Medardo Rosso

(Turin 1858 – Milan 1928)

Birichino or Gavroche;



Bronze, height 29.7 cm, with  a small screwed plate, fused with the sculpture, on a base formed by a reworked fragment of an antique base in breccia marble, height 13.8 cm.

Under the base  are glued two old labels, a rectangular one on the right, 45 x 64 mm, with the red ink stamp of the Lorenzin Collection, diagonally: Collezione / Romano Lorenzin / Milano, and overwritten by hand, in blue ink: Medardo Rosso / “Birichino ‘/ già Collezione Angelo Sommaruga; the other earlier, circular, diameter 22 mm, more worn, in the left corner, of the Sommaruga Collection, with written by hand, in capital letters: ROSSO / 1 (this number is scarcely legible and could be otherwise interpreted).

Sources and documentation: none

Provenance: Angelo Sommaruga collection, Milan / Paris; Romano Lorenzin collection, Milan; Lorenzin heirs, Brescia; private collection

State of conservation: excellent

Bibliography of the exemplar: none

For a general bibliography of the Birichino or Gavroche, the dating of the first exemplar to 1882, the numerous titles, the historico-critical history and the transfer of the sculpture to photograph, see P.Mola, I. L’opera e la serie, in P.Mola, F.Vittucci, Medardo Rosso. Catalogo ragionato della scultura, Skira, Milano, 2009, pp. 58-65, with previous bibliography; for the exemplars documented by the sources see, F.Vittucci, II. Catalogo delle sculture documentate, pp. 227-233, with previous bibliography; for the original exemplars not documented by the sources see, P. Mola, III. Per un catalogo delle sculture non documentate, pp.350-351, III.2a. – III.2e., with previous bibliography; for the castings by Francesco, son of Medardo Rosso, see , P. Mola,IV. Le fusioni di Francesco Rosso, p.362, IV.1., with previous bibliography.

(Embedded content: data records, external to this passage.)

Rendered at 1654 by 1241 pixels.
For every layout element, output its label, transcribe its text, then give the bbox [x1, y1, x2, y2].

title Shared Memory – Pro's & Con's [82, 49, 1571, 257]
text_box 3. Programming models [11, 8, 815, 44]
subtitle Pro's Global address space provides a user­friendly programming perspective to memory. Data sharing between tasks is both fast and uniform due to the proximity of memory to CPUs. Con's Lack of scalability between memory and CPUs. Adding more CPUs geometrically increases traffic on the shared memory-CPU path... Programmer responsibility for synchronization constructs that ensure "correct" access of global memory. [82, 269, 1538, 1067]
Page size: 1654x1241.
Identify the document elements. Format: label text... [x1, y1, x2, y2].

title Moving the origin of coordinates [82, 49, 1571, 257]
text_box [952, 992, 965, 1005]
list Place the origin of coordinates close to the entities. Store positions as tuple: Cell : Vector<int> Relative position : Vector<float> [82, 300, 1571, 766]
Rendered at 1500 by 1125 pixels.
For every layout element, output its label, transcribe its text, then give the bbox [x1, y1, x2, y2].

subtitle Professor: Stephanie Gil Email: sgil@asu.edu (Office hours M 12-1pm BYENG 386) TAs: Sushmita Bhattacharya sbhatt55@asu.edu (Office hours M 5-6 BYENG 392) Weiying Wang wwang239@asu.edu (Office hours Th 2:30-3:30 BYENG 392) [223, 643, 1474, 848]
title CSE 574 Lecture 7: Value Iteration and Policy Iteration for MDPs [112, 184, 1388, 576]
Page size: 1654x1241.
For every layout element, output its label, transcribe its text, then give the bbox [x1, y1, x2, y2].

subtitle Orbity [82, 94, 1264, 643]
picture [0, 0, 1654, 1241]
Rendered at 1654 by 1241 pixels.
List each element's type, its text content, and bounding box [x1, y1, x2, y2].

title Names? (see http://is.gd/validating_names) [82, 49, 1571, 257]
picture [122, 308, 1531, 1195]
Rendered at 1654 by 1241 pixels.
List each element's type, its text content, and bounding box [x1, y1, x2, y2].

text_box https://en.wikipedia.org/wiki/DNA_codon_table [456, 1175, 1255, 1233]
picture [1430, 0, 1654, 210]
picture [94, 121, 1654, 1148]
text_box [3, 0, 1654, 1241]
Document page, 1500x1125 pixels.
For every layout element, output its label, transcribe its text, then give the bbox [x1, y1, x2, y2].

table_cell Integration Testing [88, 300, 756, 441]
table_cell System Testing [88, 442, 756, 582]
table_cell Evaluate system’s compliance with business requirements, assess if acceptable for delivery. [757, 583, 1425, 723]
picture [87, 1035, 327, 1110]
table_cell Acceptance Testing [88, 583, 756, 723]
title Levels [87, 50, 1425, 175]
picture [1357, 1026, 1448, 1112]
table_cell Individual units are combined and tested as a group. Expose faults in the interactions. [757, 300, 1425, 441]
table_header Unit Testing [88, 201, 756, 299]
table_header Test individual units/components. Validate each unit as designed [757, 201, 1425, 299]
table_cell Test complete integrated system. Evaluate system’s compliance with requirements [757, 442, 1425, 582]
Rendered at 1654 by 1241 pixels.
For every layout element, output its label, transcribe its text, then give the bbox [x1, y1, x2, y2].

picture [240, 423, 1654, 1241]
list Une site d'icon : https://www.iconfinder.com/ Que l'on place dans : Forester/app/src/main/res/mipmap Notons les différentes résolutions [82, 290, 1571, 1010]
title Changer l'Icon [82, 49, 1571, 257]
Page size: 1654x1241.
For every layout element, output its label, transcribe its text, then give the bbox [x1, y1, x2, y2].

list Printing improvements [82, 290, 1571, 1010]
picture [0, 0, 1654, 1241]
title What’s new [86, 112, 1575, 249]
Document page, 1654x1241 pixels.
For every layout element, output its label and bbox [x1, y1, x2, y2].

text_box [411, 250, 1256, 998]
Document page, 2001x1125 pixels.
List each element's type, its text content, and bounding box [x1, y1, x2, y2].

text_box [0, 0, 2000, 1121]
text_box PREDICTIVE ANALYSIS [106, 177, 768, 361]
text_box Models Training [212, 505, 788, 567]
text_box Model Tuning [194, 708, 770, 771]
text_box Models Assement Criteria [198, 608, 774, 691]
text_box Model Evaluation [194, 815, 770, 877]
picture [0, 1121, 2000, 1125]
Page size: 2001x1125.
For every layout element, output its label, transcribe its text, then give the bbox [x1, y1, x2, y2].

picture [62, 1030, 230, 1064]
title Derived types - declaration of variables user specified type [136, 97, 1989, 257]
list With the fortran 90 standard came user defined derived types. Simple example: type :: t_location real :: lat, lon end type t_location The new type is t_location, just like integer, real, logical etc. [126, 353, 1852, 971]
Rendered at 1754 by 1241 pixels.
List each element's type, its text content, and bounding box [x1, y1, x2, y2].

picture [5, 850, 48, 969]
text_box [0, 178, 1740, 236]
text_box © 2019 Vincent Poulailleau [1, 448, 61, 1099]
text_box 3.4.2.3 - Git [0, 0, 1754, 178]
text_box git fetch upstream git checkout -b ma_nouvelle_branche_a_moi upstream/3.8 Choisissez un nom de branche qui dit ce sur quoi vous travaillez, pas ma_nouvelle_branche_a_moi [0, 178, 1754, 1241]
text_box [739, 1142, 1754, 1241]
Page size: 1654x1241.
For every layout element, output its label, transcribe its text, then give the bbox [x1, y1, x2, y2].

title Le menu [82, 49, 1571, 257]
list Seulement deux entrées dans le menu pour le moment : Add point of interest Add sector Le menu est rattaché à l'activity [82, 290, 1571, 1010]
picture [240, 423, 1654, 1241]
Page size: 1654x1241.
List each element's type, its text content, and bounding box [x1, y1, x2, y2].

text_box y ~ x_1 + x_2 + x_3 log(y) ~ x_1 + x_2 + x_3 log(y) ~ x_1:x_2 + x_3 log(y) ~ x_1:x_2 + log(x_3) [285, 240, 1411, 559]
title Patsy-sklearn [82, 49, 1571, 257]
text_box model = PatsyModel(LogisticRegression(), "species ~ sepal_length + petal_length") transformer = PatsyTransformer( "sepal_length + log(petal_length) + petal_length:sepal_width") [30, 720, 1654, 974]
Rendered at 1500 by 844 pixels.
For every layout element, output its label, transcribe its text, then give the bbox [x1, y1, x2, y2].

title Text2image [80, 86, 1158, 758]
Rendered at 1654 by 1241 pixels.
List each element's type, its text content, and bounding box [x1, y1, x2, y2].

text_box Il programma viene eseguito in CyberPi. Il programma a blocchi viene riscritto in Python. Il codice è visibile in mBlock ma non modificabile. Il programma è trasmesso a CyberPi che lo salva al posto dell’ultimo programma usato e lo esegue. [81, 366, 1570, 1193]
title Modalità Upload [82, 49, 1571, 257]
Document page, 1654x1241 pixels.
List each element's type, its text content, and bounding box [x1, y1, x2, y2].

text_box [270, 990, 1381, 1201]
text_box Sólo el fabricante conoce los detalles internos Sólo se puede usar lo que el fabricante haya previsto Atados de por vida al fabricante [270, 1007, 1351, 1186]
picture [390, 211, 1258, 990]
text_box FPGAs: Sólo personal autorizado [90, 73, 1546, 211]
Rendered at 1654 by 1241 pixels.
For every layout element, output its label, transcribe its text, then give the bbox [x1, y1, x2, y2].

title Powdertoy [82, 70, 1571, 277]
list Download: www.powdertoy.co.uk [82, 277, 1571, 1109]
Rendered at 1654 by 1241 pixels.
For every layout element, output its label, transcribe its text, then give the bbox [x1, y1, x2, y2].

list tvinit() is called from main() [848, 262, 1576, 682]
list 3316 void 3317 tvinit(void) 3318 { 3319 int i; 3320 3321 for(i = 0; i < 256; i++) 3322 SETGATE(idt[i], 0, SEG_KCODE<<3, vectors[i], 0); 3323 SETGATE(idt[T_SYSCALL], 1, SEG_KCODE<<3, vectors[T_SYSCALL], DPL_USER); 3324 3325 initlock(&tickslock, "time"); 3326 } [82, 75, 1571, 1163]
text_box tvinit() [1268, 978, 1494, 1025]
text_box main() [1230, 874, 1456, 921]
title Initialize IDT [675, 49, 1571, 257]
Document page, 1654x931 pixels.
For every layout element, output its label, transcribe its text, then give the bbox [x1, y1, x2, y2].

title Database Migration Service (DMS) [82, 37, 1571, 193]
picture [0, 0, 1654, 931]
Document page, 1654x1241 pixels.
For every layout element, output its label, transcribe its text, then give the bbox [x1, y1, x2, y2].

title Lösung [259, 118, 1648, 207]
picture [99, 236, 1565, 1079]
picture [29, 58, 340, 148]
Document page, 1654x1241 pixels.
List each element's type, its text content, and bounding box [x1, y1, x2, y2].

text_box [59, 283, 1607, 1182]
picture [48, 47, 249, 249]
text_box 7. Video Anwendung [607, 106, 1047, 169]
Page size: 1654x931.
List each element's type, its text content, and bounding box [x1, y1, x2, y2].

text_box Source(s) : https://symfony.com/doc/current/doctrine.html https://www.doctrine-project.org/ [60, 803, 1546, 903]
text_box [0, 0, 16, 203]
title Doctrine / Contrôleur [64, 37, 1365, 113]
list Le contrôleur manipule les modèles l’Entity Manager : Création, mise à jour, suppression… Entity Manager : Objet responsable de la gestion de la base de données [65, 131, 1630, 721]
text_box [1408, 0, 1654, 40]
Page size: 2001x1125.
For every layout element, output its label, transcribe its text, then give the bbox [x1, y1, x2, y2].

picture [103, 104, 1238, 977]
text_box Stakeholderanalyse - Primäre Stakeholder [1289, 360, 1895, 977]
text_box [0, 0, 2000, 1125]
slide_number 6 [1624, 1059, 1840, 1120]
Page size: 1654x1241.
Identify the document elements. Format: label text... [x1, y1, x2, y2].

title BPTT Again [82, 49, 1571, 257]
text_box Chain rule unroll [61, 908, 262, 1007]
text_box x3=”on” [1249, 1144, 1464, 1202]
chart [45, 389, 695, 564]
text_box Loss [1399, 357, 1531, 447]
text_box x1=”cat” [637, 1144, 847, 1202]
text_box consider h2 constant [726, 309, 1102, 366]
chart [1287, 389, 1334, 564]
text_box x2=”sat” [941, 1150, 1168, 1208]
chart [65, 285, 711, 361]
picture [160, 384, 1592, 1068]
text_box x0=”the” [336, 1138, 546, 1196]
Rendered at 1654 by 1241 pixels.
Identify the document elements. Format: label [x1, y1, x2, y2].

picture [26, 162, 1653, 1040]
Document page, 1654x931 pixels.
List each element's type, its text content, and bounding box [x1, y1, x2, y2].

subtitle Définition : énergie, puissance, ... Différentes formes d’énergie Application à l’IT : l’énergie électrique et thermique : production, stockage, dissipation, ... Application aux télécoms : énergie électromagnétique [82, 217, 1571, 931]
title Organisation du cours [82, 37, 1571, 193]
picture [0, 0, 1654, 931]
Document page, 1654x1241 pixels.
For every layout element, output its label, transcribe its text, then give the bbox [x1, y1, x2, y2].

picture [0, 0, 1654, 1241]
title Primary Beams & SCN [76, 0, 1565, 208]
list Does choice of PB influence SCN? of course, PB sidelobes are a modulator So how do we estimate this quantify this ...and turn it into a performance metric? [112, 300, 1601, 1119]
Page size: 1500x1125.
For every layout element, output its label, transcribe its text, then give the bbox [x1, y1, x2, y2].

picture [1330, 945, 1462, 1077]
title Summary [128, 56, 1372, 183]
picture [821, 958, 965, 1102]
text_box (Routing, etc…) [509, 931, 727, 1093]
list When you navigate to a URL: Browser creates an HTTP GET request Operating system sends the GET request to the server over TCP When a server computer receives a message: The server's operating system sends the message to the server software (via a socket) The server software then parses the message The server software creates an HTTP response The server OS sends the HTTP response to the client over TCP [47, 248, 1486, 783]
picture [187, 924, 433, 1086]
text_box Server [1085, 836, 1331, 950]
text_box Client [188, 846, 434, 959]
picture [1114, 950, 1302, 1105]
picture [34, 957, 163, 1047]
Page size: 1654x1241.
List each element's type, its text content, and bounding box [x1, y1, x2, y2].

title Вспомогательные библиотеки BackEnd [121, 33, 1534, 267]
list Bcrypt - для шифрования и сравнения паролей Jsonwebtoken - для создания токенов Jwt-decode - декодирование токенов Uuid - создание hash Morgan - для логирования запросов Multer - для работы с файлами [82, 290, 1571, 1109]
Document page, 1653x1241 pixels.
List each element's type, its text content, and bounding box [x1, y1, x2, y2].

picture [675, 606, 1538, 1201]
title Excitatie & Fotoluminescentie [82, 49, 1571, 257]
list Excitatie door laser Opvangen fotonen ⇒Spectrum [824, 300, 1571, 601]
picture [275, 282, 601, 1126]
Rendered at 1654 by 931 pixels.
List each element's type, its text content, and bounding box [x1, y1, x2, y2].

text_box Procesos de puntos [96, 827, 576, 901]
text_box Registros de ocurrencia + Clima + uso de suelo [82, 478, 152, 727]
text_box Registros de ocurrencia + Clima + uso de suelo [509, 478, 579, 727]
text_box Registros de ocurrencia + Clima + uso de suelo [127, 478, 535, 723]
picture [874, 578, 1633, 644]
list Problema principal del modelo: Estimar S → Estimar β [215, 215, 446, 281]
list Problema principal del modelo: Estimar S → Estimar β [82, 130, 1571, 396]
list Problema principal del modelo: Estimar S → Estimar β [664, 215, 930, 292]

Having examined the work at first hand, from  examination of the sources, from  comparison with other original casts of the Birichino and from scrutiny of the literature, the following emerges:

– the modelling of the work, rough and unprettified, fully corresponds to the rare quality of Rosso’s original bronzes;

–  the richness and devil-may-care nonchalance of the form of the face as of the cap, and in particular the shaping of the ears, chin and shirt, correspond to the originals;

– the attaching of the work to the base with a flat strip, a bolt and nut corresponds to Rosso’s practice;

– the accidental and almost cutting finish of the edges along the edge of the shirt corresponds to Rosso’s practice;

– the opaque patina corresponds to the fashion of Rosso originals;

– the maintenance, in some areas, of the sand from casting so as to enrich the coating of lighter and more colourful chromatic inserts, while insisting with the roughness of the material corresponds to Rosso’s mastery.

The base in breccia is coeval and aesthetically an integral part of the sculpture, similar to other bases of the Milan period before departure for Paris in 1889 when Rosso used fragments of more ancient bases, or fragments of architectural mouldings, to complement his work, in a true and proper assemblage. It should be remarked that the base was cut and readapted by the artist himself.



In the light of the above, and for others less obvious but no less significant reasons, I consider this bronze an original personally cast by Medardo Rosso, attributable to the Milanese period, around 1887-1888, before he left for Paris in June 1889.

The labels still preserved under the base of the sculpture attest the important collections of origin: the direct purchase by the legendary publisher, collector and dealer Angelo Sommaruga (Milan, 1857-1941), who frequented Rosso from the Milan years, and then the passage into the famous collection of Romano Lorenzin (Pola 1916 – Milan 1976), also purchaser of a large number of drawings by Rosso from the Sommaruga collection, (on the figure of Sommaruga and some of his Rosso drawings see, P.Mola, Rosso. Opere scelte/ Rosso. Selected works, Skira, Milan 2011, pp. 42-51).


Apart from the importance of provenance, the rarity of this bronze is to be emphasized, deriving from its excellent and rare state of preservation, having escaped the clumsy cleaning that unfortunately, in other original exemplars, has eliminated the residues of refractory sand deliberately left by Rosso as an integral and fundamental part of the chiaroscuro, chromatic and material construct of many of his works. It is to be recommended that the work be kept in its current state and any “restoration” or professional cleaning be avoided.

This exemplar is to be added to the catalogue of the original works of Medardo Rosso kept by the Archivio del Museo Rosso in Barzio.